● **REQUIRED WORK**
Please repeat every record exactly, leaving out any pictures.

== Segment start ==

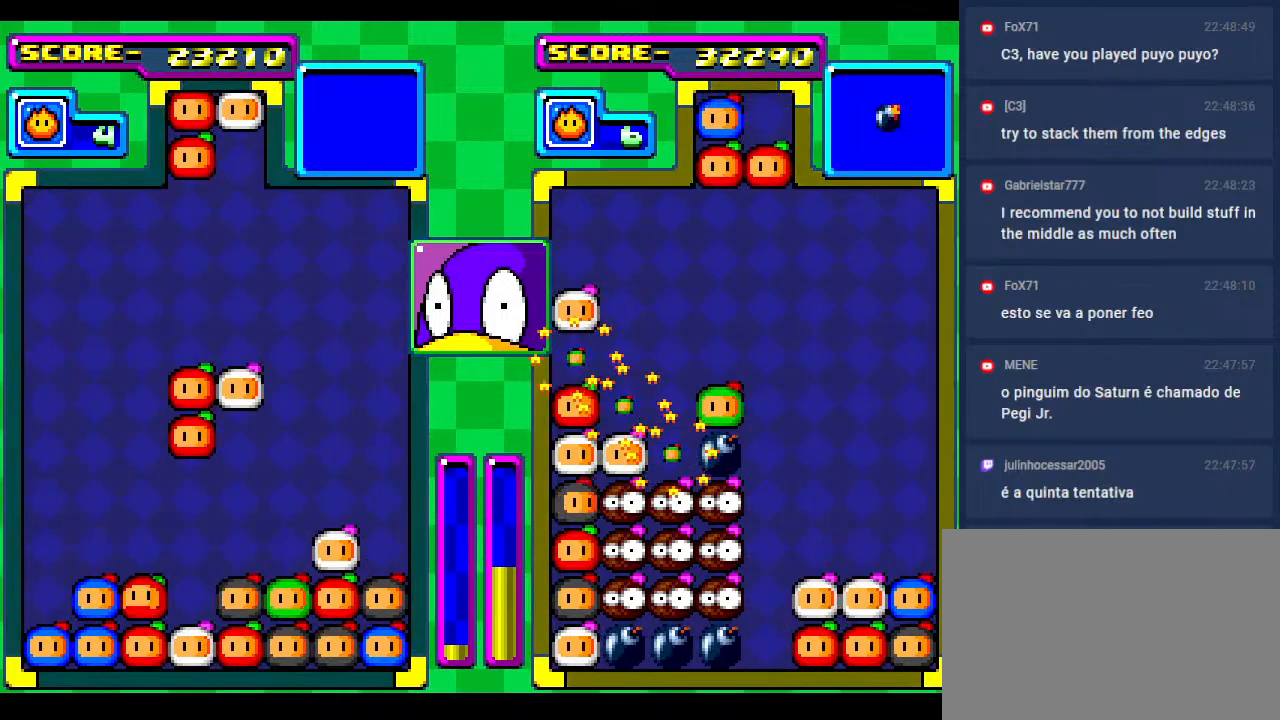
{"buttons": ["DPAD_DOWN"], "events": [[17, "DPAD_DOWN", "up"], [83, "DPAD_LEFT", "down"], [217, "DPAD_LEFT", "up"], [300, "DPAD_DOWN", "down"]]}
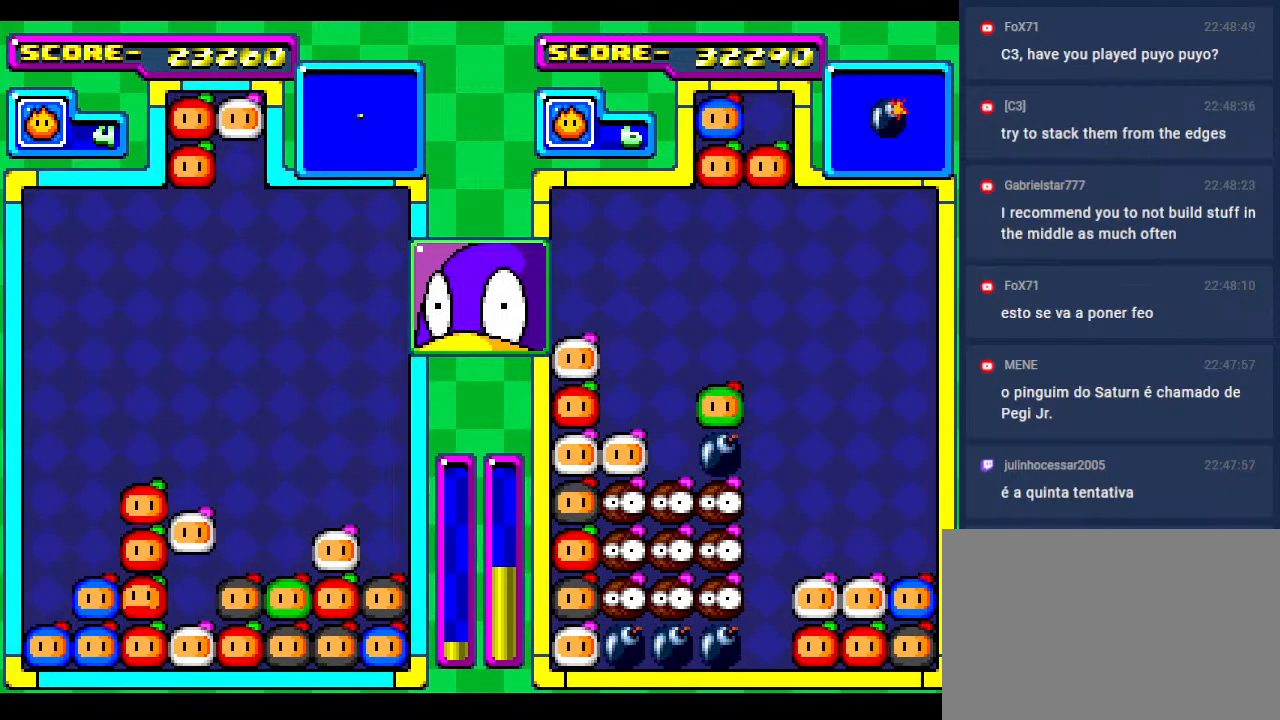
{"buttons": [], "events": [[300, "DPAD_DOWN", "up"]]}
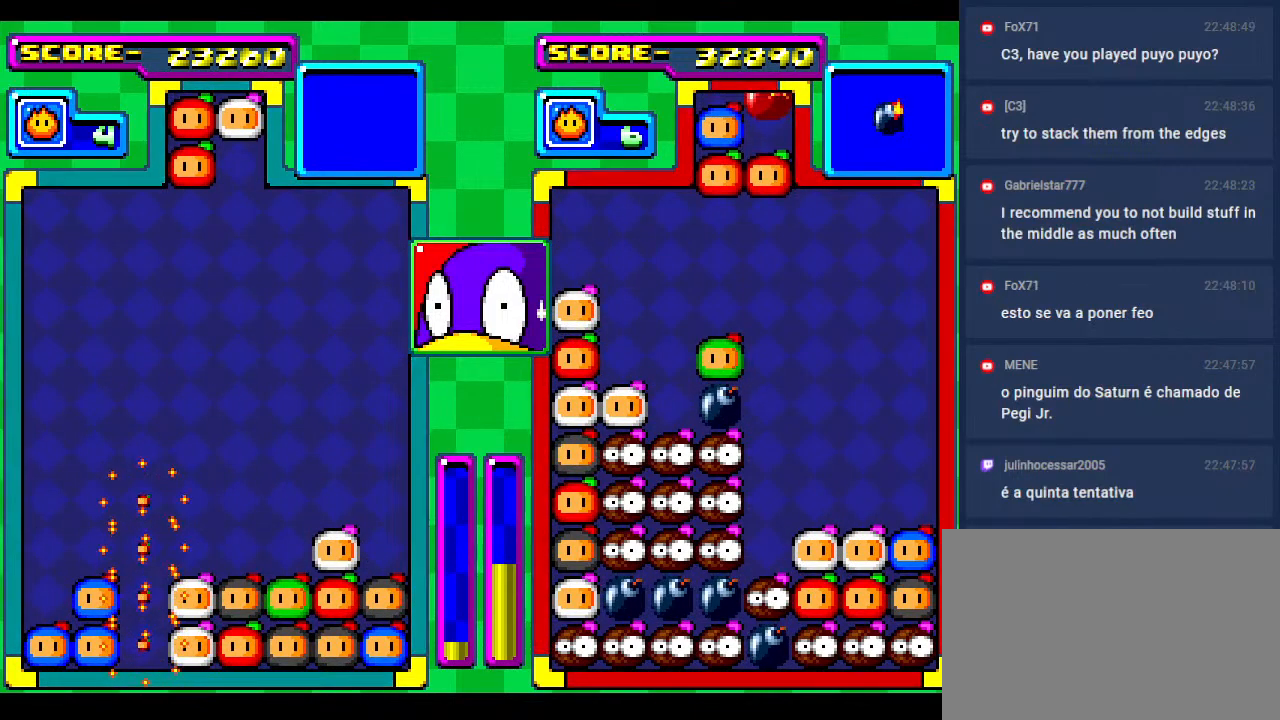
{"buttons": ["DPAD_DOWN"], "events": [[17, "DPAD_DOWN", "down"], [217, "DPAD_DOWN", "up"], [350, "DPAD_DOWN", "down"]]}
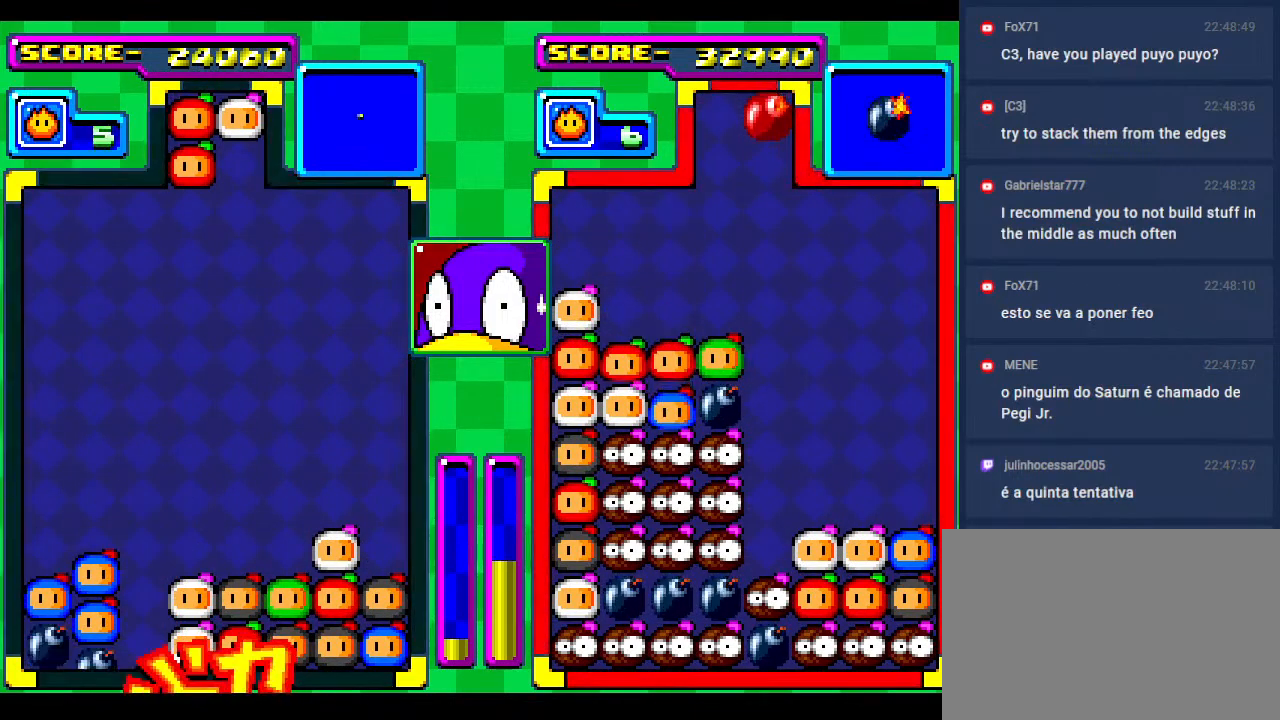
{"buttons": ["DPAD_DOWN"], "events": [[33, "DPAD_LEFT", "down"], [50, "DPAD_DOWN", "up"], [183, "DPAD_LEFT", "up"], [433, "DPAD_DOWN", "down"]]}
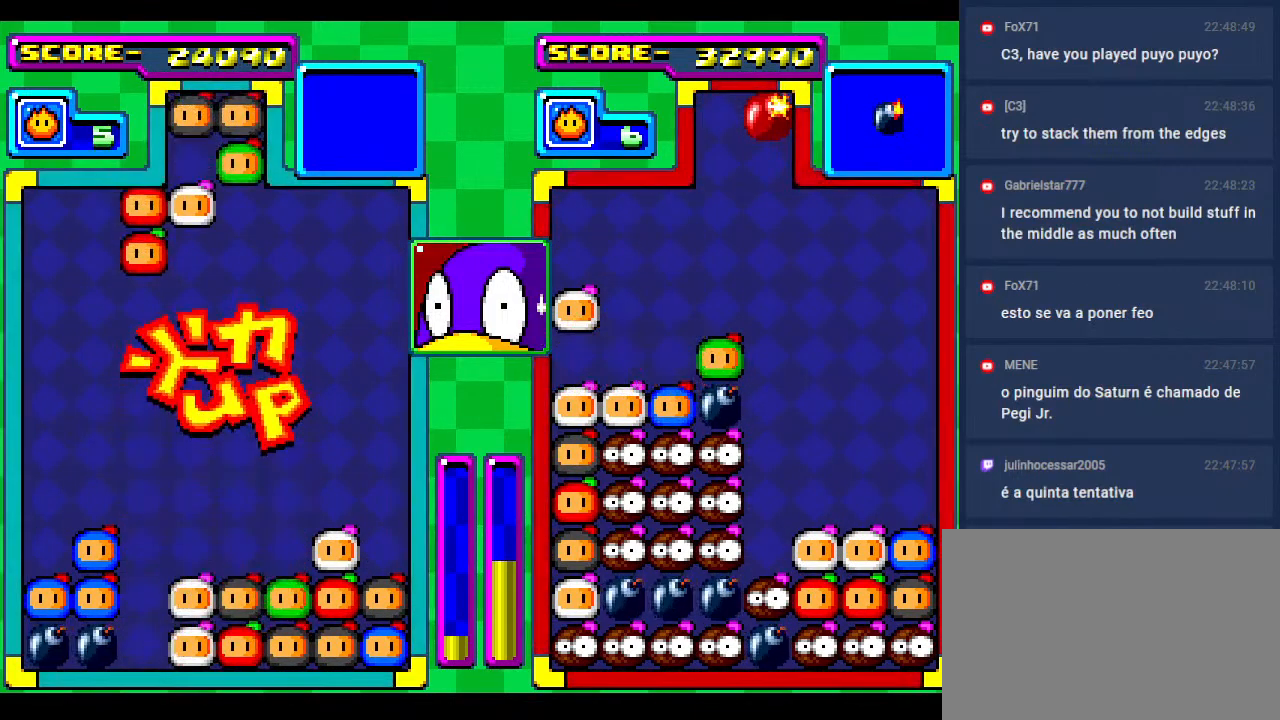
{"buttons": [], "events": [[483, "DPAD_DOWN", "up"]]}
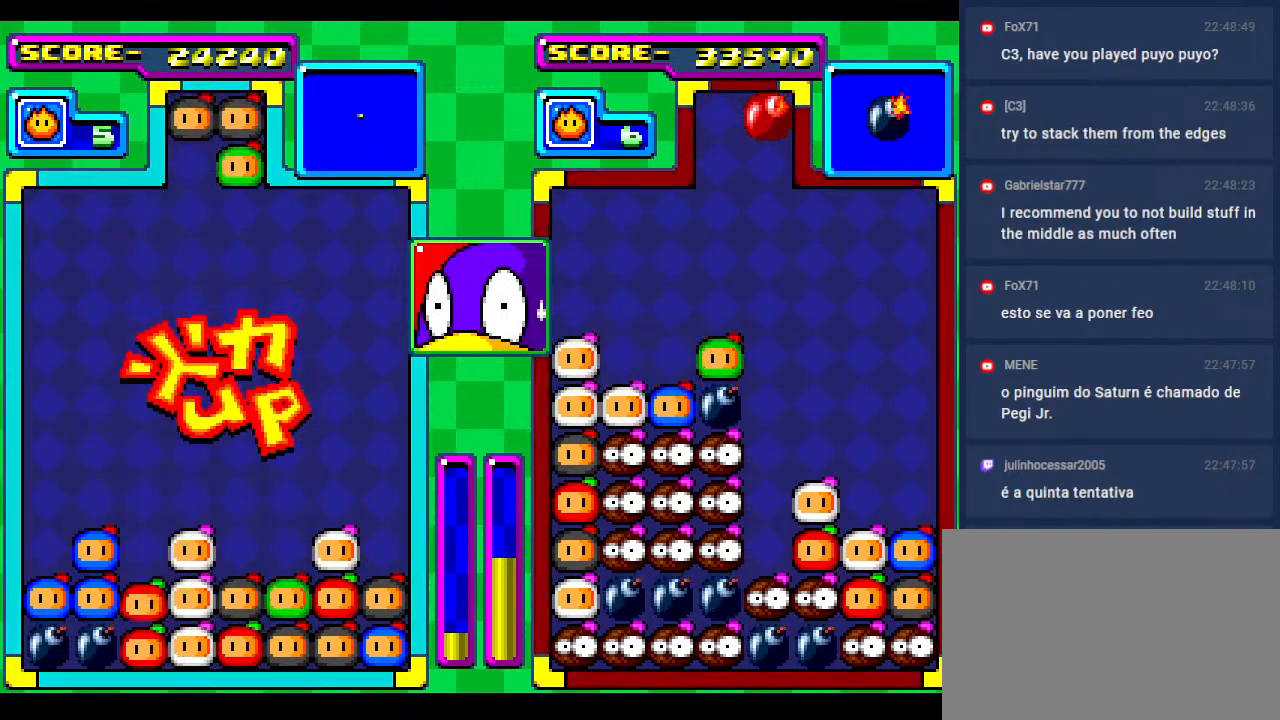
{"buttons": ["DPAD_DOWN"], "events": [[133, "DPAD_DOWN", "down"], [350, "DPAD_DOWN", "up"], [433, "DPAD_DOWN", "down"]]}
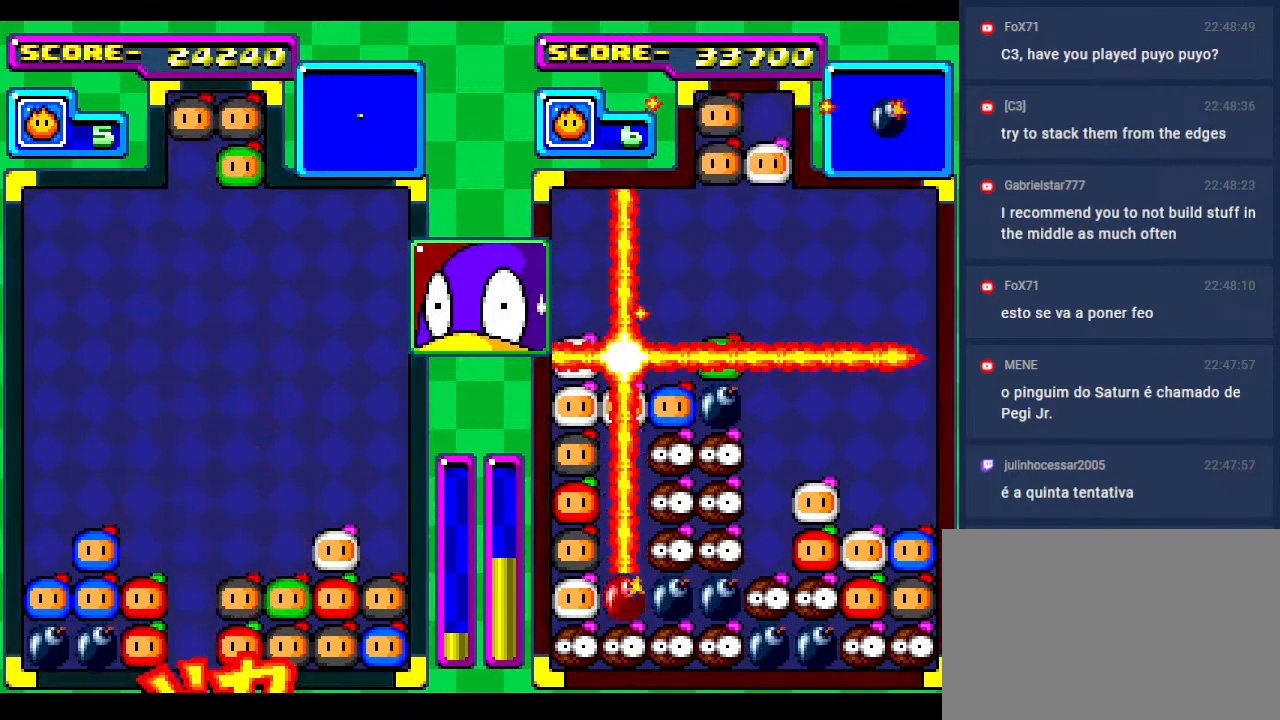
{"buttons": [], "events": [[317, "DPAD_DOWN", "up"]]}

== Segment end ==

● **EXERCISE SOLUTION**
{"buttons": ["DPAD_DOWN"], "events": [[17, "DPAD_DOWN", "up"], [83, "DPAD_LEFT", "down"], [217, "DPAD_LEFT", "up"], [300, "DPAD_DOWN", "down"]]}
{"buttons": [], "events": [[300, "DPAD_DOWN", "up"]]}
{"buttons": ["DPAD_DOWN"], "events": [[17, "DPAD_DOWN", "down"], [217, "DPAD_DOWN", "up"], [350, "DPAD_DOWN", "down"]]}
{"buttons": ["DPAD_DOWN"], "events": [[33, "DPAD_LEFT", "down"], [50, "DPAD_DOWN", "up"], [183, "DPAD_LEFT", "up"], [433, "DPAD_DOWN", "down"]]}
{"buttons": [], "events": [[483, "DPAD_DOWN", "up"]]}
{"buttons": ["DPAD_DOWN"], "events": [[133, "DPAD_DOWN", "down"], [350, "DPAD_DOWN", "up"], [433, "DPAD_DOWN", "down"]]}
{"buttons": [], "events": [[317, "DPAD_DOWN", "up"]]}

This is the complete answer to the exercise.